Copy the records below verbatim, from the line containing "Total non-current liabilities" through the line containing "Which has a higher value, chair or cabinet?", including both of those lines.
Top of SUPPLIED DATA
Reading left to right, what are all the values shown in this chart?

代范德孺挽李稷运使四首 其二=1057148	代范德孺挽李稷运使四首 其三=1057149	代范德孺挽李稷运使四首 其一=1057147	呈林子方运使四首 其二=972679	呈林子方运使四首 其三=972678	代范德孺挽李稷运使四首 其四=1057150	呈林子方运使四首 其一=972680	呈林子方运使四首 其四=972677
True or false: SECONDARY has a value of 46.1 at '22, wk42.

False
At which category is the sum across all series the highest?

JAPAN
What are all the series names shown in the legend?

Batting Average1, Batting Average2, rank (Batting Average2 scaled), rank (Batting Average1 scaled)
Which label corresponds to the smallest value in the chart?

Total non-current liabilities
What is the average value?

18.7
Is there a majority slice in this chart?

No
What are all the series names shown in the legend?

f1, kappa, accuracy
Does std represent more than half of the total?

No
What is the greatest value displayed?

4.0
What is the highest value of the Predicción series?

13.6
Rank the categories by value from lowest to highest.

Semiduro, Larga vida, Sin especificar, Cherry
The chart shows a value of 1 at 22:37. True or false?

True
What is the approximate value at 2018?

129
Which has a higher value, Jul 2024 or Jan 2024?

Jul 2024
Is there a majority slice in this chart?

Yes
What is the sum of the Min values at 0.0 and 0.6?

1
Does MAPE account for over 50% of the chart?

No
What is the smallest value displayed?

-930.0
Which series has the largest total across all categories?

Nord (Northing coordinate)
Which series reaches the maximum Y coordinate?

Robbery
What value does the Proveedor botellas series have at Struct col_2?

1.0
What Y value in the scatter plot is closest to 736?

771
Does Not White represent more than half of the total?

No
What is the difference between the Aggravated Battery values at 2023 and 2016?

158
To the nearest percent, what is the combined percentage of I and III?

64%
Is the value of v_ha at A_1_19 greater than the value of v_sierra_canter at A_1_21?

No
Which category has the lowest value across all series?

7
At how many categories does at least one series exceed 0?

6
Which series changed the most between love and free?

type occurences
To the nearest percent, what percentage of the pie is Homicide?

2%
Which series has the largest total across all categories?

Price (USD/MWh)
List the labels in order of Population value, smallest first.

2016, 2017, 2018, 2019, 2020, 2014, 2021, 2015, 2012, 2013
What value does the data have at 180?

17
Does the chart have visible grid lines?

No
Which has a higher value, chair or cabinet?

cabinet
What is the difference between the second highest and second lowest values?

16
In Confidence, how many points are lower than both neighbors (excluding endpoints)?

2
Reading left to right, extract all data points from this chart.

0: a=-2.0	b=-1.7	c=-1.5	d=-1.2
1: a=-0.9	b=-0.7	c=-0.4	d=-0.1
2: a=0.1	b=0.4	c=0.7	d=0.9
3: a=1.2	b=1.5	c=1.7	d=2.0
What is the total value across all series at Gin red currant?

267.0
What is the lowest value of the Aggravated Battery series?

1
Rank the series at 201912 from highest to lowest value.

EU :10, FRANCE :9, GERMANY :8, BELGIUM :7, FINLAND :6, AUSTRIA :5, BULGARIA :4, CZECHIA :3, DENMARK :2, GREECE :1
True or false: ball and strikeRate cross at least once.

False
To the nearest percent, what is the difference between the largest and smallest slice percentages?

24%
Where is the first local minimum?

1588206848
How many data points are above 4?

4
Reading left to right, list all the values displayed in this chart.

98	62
Bottom of SUPPLIED DATA
**REPLY TO THE EXERCISE:**
Total non-current liabilities
What is the average value?

18.7
Is there a majority slice in this chart?

No
What are all the series names shown in the legend?

f1, kappa, accuracy
Does std represent more than half of the total?

No
What is the greatest value displayed?

4.0
What is the highest value of the Predicción series?

13.6
Rank the categories by value from lowest to highest.

Semiduro, Larga vida, Sin especificar, Cherry
The chart shows a value of 1 at 22:37. True or false?

True
What is the approximate value at 2018?

129
Which has a higher value, Jul 2024 or Jan 2024?

Jul 2024
Is there a majority slice in this chart?

Yes
What is the sum of the Min values at 0.0 and 0.6?

1
Does MAPE account for over 50% of the chart?

No
What is the smallest value displayed?

-930.0
Which series has the largest total across all categories?

Nord (Northing coordinate)
Which series reaches the maximum Y coordinate?

Robbery
What value does the Proveedor botellas series have at Struct col_2?

1.0
What Y value in the scatter plot is closest to 736?

771
Does Not White represent more than half of the total?

No
What is the difference between the Aggravated Battery values at 2023 and 2016?

158
To the nearest percent, what is the combined percentage of I and III?

64%
Is the value of v_ha at A_1_19 greater than the value of v_sierra_canter at A_1_21?

No
Which category has the lowest value across all series?

7
At how many categories does at least one series exceed 0?

6
Which series changed the most between love and free?

type occurences
To the nearest percent, what percentage of the pie is Homicide?

2%
Which series has the largest total across all categories?

Price (USD/MWh)
List the labels in order of Population value, smallest first.

2016, 2017, 2018, 2019, 2020, 2014, 2021, 2015, 2012, 2013
What value does the data have at 180?

17
Does the chart have visible grid lines?

No
Which has a higher value, chair or cabinet?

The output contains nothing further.